When there's a Dem president in place, we get an AG from a pool that attracted public service oriented applicants into the DoJ from top Ivy League & salt water law schools, with a special emphasis on civil rights. Result? Increased equality rights, union power, voter equality & worker rights.

When there's a Republican president in the WH, we get a RW "law & order" hack & applicants often from a lower tier law degree mills whose orientations are towards electing a permanent Republican administration, re-institutionalizing discrimination, & putting on show trials aimed at the "law & order" agenda. Result? A lot of big show trials that go right off the rails (Chicago 7, the Ellsberg prosecution, the al Hamidin mess in Oregon, and now the Malheur fiasco in Oregon) & concerted efforts to ensure higher rates of conviction by creating new courts with reduced or no civil rights at all (the military trials of the GWB era).

Because the two sets of emphasis are largely not even competing in the same arenas, there are tremendous opportunities, room & scope for empire building in the favored areas. It only appears that the same environment that produces Eric Holder & Tom Perez also produces Louis Freeh & James Comey. In fact, they've come out of entirely different foci & environments, with the result being wildly disparate speciation. The explanation is Darwinian, something the late Stephen Jay Gould could have turned into a series of long form essays or a book.

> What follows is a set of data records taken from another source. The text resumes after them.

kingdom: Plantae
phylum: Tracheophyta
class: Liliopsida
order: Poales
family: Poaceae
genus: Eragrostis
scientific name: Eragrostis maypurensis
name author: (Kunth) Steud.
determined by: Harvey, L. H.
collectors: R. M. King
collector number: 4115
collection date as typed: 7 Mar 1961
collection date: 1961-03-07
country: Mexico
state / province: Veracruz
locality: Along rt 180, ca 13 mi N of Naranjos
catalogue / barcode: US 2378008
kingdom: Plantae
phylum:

One byproduct is that the FBI houses an awful lot of twisted misfits & nitwits, and big show trial cases on so-called national security issues proliferate, encourage & tolerate overcharging that's monstrous or comic or dankly both, & bring startlingly, even embarrassingly high acquittal rates.

it also fosters an environment of blithe ignorance about communications technology in the FBI, to an extet that's notorious in the defense bar. And that's the valley in which Comey worked for years before he got into management.

Anonymous said...

I heard on the radio--ABC News, I'm almost certain--that Abedin apparently plugged her cell (Blackberry?) into the laptop at some point and inadvertently let the emails copy to the laptop, not realizing it happened. I haven't seen this information elsewhere, though.